GH: At the Los Angeles Country Club, I want to say in 2012. I love the cut, the relaxed fit, and I am a big fan of cotton shirts, which are so comfortable! From the moment I put one on, I was all in.
JO: What does “West Coast Prep” mean to you?
GH: Comfortable and colorful. I have always loved “preppy” clothes, cool colors, slightly disheveled, relaxed and comfortable. “West Coast Prep” takes that to a new level, not pretentious, or stuffy at all.
JO: Who would be in your ultimate foursome?
GH: My grandfather, who introduced me to the game of golf, Alister Mackenzie, who is the greatest golf architect ever, and Theodore Roosevelt, who is fascinating!
JO: If you were going to be stuck on an island for the rest of your life with only three items, what would they be?
GH: Matches, a fishing pole and a case of Tito’s vodka.
JO: In your opinion, where is the greatest golf course?
GH: The Old Course in St.

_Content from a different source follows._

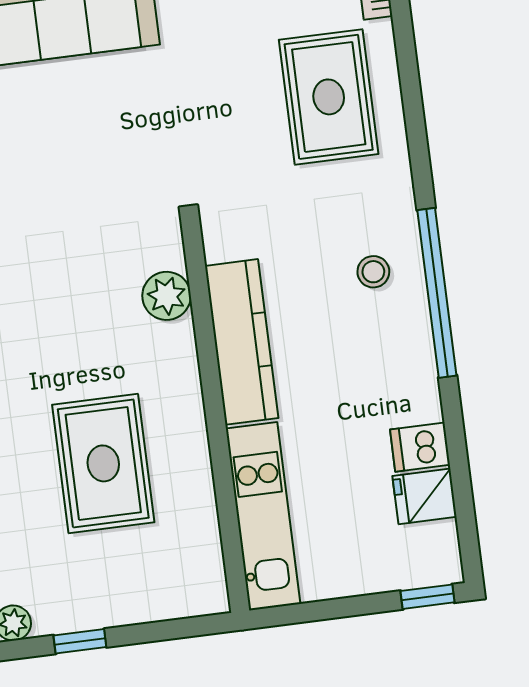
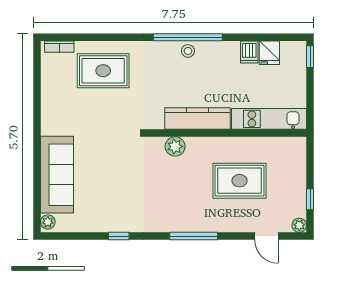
stool: (373, 272) -> (188, 51), moved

Andrews. I love this course. It’s so playable, fun, wonderfully strategic and never plays the same way twice. It’s endlessly fascinating to study, play and admire.
JO: Tell us about the secret spots you love – anywhere in the world.
GH: In the design world, my favorite places are the various gardens around Kyoto in Japan and Fallingwater by Frank Lloyd Wright. They are both places where the hand of man blends in such an awesome way with nature, I always try and remind myself of these places when we are needing to artificially create golf holes that appear natural. The Isle of Skye is amazingly beautiful, Tracey, my wife, and I loved it so much that our youngest daughter’s middle name is Skye.
JO: If you had a cocktail named after you, what would it be called and what would the ingredients be?
GH: A writer once referred to my appearance as looking like a 2-iron, so I would call it a 2-Iron. It would be a double shot of Tito’s vodka, a splash of club soda and ruby red grapefruit juice!
JO: What’s the best advice you’ve ever received?
GH: Learn how to say no, gracefully. The best advice in a quote, is by John Lassiter, “Quality is the best business plan.”